[Scene comparison data]
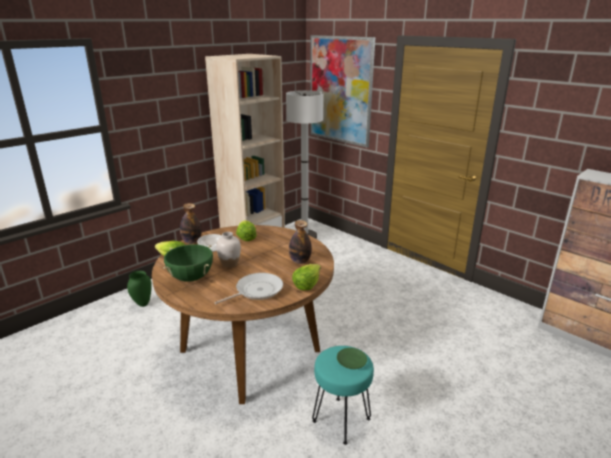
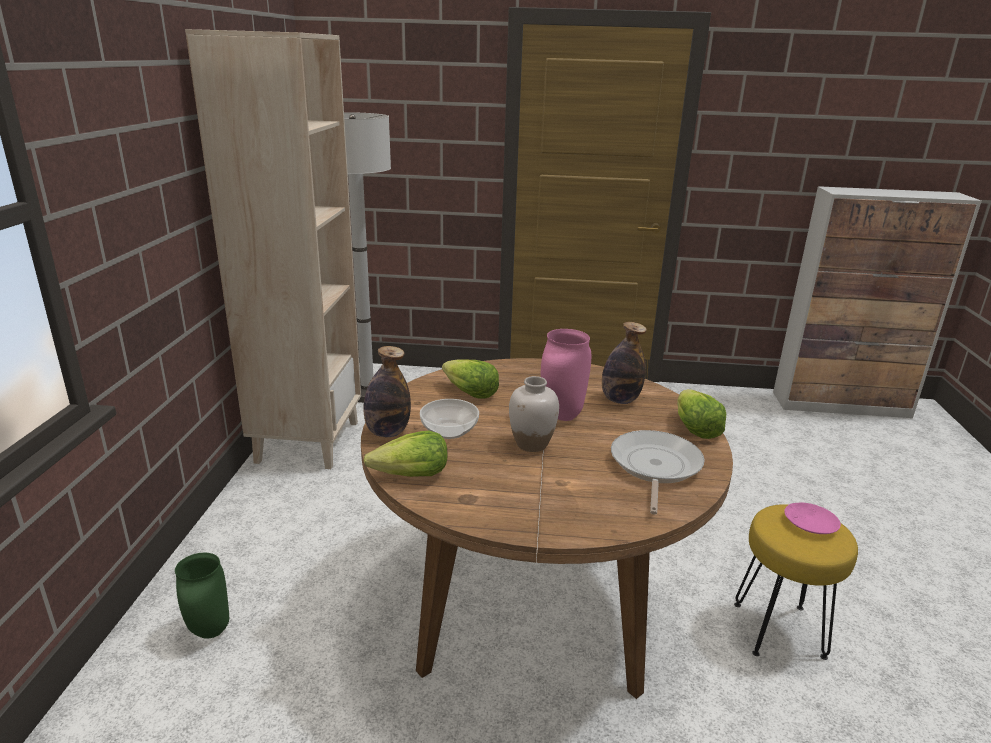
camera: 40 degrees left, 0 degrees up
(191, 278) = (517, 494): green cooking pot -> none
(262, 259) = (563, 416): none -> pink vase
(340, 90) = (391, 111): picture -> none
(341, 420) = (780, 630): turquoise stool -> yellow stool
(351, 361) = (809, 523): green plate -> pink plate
* * *
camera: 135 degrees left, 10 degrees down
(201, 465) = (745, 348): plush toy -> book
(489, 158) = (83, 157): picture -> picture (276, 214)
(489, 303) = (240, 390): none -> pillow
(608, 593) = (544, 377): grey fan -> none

REQUIRED WORK: Tell how many lines of the data include the word "camera", and nothing else.

FINISHED TASK: 2